LIPUTAN KHUSUS:
Cabut Izin Sawit, Bupati Sorong Didukung Pemuda Adat Papua
Penulis : Kennial Laia
Pemudat adat Doberay menggelar aksi dukungan kepada Bupati Sorong yang digugat dua perusahaan kelapa sawit di Tanah Papua.
Sawit
Senin, 23 Agustus 2021
Editor : Sandy Indra Pratama
BETAHITA.ID - Puluhan pemuda yang tergabung dalam Koalisi Masyarakat Adat Papua dan Organisasi Masyarakat Sipil melakukan aksi protes di depan gedung Pengadilan Negeri Manokwari, Papua Barat, Senin (23/8). Hal itu ihwal gugatan dua perusahaan kelapa sawit terhadap Bupati Sorong Johny Kamuru.

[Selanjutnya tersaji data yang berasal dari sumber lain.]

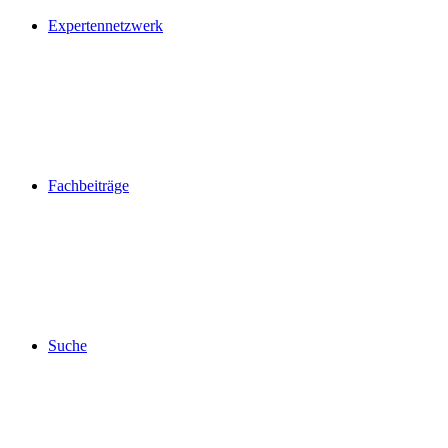
Expertennetzwerk
Fachbeiträge
Suche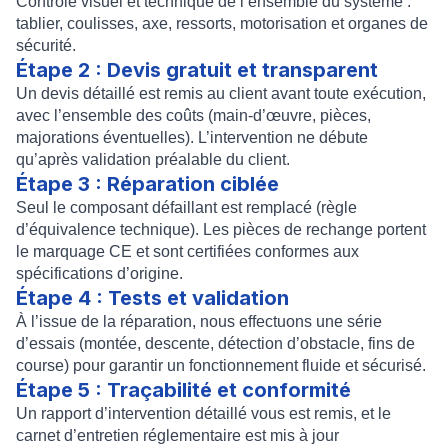
Contrôle visuel et technique de l’ensemble du système :
tablier, coulisses, axe, ressorts, motorisation et organes de
sécurité.
Étape 2 : Devis gratuit et transparent
Un devis détaillé est remis au client avant toute exécution,
avec l’ensemble des coûts (main-d’œuvre, pièces,
majorations éventuelles). L’intervention ne débute
qu’après validation préalable du client.
Étape 3 : Réparation ciblée
Seul le composant défaillant est remplacé (règle
d’équivalence technique). Les pièces de rechange portent
le marquage CE et sont certifiées conformes aux
spécifications d’origine.
Étape 4 : Tests et validation
À l’issue de la réparation, nous effectuons une série
d’essais (montée, descente, détection d’obstacle, fins de
course) pour garantir un fonctionnement fluide et sécurisé.
Étape 5 : Traçabilité et conformité
Un rapport d’intervention détaillé vous est remis, et le
carnet d’entretien réglementaire est mis à jour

Kepala pemerintahan adat dari Dewan Adat Papua Wilayah III Doberay Sam Awom mengatakan, puluhan pemuda mewakili aspirasi masyarakat adat Moi yang mendukung kebijakan Johny Kamuru.
Untuk diketahui, Bupati Sorong sedang digugat dua perusahaan yakni PT Papua Lestari Abadi dan PT Kebun Inti Lestari di Pengadilan Tata Usaha Negara (PTUN) Jayapura yang didaftarkan pada 2 Agustus 2021.

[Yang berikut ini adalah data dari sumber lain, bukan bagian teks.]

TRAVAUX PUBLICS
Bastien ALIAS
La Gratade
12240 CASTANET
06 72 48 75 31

Hal itu usai Johny Kamuru mencabut izin empat perusahaan pemegang IUP April lalu, termasuk dua penggugat. Mereka adalah PT Sorong Agro Sawitindo (40.000 hektare); PT. Inti Kebun Lestari (34.400 hektare); PT Papua Lestari Abadi (15.631 hektare); dan PT Papua Cipta Plantation (15.671 hektare). Konsesi tersebut kemudian dikembalikan untuk dikelola oleh masyarakat adat Moi.
Keempat perusahaan tersebut berlokasi di Distrik Salawati, Segun, Klawak dan Klamono, Kabupaten Sorong. Izin mereka dicabut setelah pemerintah provinsi dan kabupaten di Tanah Papua melakukan review dan evaluasi perizinan yang diatur dalam Instruksi Presiden Nomor 8 Tahun 2018 tentang moratorium sawit.
"Kami menghargai dan mendukung keputusan pemerintah tersebut dalam kerangka pengakuan, perlindungan dan penghormatan hak-hak masyarakat adat Papua yang terdampak langsung dan tidak langsung," kata Ketua Aliansi Masyarakat Adat Sorong Raya (AMAN SR) Feki Mobalen.
"Koalisi Masyarakat Adat Papua dan Organisasi Masyarakat Sipil menyatakan dengan tegas bahwa kami bersama Bupati Sorong, untuk membela dan menghadapi gugatan dari perusahaan dan pihak-pihak manapun, yang mengancam dan merugikan hak-hak masyarakat adat Papua dan kelestarian lingkungan alam," ujar Feki.
Menurut Sam, kebijakan bupati Sorong sudah tepat mengembalikan lahan konsesi itu kepada masyarakat adat. Selama ini pemberian izin kepada perusahaan tidak melibatkan masyarakat adat dan justru menciptakan konflik internal di tengah komunitas tersebut.
“Telah banyak penelitian bahwa investasi sawit di Tanah Papua itu justru menghancurkan lingkungan hidup dan tatanan masyarakat adat, apalagi dalam setiap keputusan, masyarakat adat tidak pernah dilibatkan,” pungkas Sam.
Pihaknya menuntut agar Pengadilan Tata Usaha Negara Jayapura menolak gugatan perusahaan.
“Pengadilan tidak boleh memberikan ruang bagi perusahaan sawit itu untuk melanjutkan investasi dan kegiatannya dengan dalil apapun,” kata Sam.
"Kami juga meminta pemerintah Kabupaten Sorong secara tegas tak lagi mengeluarkan izin baru kepada perusahaan; melakukan pemeriksaan seluruh aktivitas bisnis perusahaan penggugat dan termasuk anak perusahaan lainnya; serta memberikan sanksi mencabut izin atas kelalaian maupun pelanggaran usaha perusahaan tersebut," pungkas Feki.